Rivayetlere göre Nasuh Baba, Mimar Sinan ile birlikte Valide Atik külliyesinde çalışmış olup mescit inşası sırasında külliyeden kendisine izin verilen ölçüden daha fazla malzeme kullandığı yönünde iddialarla karşı karşıya kalarak idamına karar verilir. Ancak daha sonra iddiaların asılsız olduğunun ortaya çıkmasıyla birlikte kendisi ‘’Kurban Nasuh Baba’’ olarak anılmaya başlamıştır
Türbe Hakkında:
Yapım Yılı: 1856
Kim Yaptırdı: Bilinmiyor
Mimarı: Bilinmiyor
Öne Çıkan Özellikleri:
Kurban Nasuh Baba Camii mihrabında yer alır. Caminin daha sonradan tekkeye olarak kullanılmasından dolayı tekkenin şeyhleri de Kurban Nasuh Baba’nın yanına gömülmüştür.
Kare planlı olan türbenin çatısı son tamirde kurşun ile kaplanmıştır.
Caddeye bakan büyük hâcet penceresinden başka, cami avlusuna bakan iki penceresi daha vardır.
Hiçbir yerinde kitabesi bulunmayan yapının kapısı arka tarafta olup, sağ tarafında ve set üzerinde Hacı Mehmet Hulusi Efendi’nin ve İbrahim Edhem Surûrî Efendi’nin kabirleri; avluya bakan pencerelerin önünde ise, Kurban Nasuh’un, yine set üzerinde kabri bulunmaktadır.
Türbe, 1974 tarihinde Dr. Sabahaddin Tonguç Bey tarafından tamir ettirilmiş ve bu arada da, dört cephesi kesme taş ile kaplanmıştır.
Türbe içinde üç sanduka vardır.

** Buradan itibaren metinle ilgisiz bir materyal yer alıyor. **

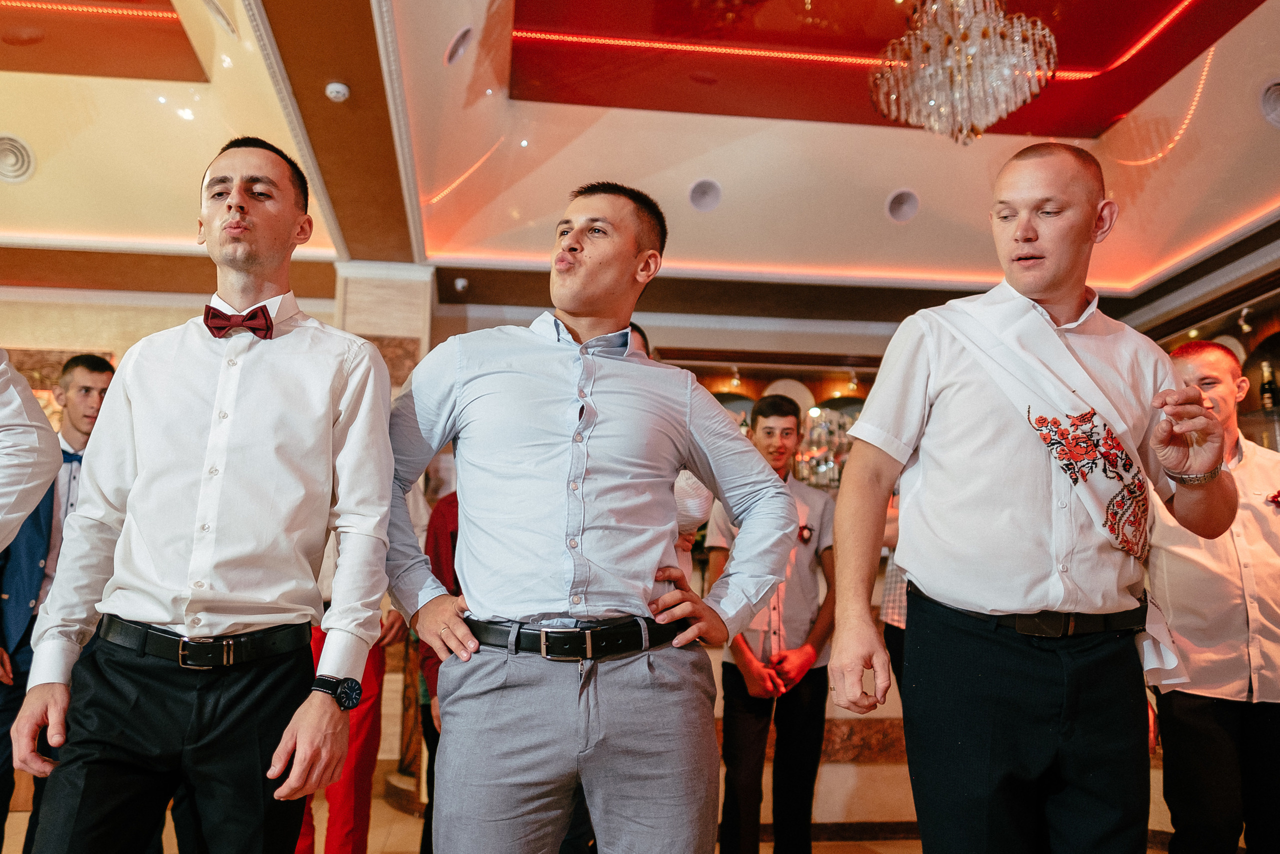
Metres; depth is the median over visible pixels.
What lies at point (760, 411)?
man
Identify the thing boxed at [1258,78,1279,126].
ceiling vent
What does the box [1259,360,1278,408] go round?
bottle
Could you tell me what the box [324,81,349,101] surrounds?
smoke detector
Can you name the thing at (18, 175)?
ceiling vent
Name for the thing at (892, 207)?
ceiling speaker
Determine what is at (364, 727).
person
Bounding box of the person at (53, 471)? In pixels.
[0,349,61,548]
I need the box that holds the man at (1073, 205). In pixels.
[821,141,1236,851]
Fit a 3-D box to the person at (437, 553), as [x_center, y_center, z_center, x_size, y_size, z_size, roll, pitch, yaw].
[-0.515,0.690,3.558,0.571,1.741,0.571,2,-10,-7]
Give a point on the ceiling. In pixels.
(877, 192)
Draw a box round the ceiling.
[0,0,1279,320]
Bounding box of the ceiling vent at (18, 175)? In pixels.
[0,133,36,182]
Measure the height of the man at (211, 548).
1.782 m
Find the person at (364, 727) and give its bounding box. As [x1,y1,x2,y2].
[293,539,410,853]
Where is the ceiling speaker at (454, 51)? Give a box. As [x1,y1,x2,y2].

Biri, Şeyh Mehmet Nuri Efendi’ye; ikincisi vefat eden Şeyh Tevfik Efendi’ye; üçüncüsü ise, Hidayetullah ismiyle de anılan Şeyh Nuri Efendi’nin kızı Hediye Sultan Hanım’a aittir.
Türbede ayrıca duvarlarda asılı vaziyette, Rufaîliğe mahsus çeşitli boyda şişler, iğneler durmakta idi. Son tamirde bunlar kaldırılmıştır.
Türbe, Şeyh Nuri Efendi’nin vefatından sonra, 1856 yılı sonlarında yapılmıştır.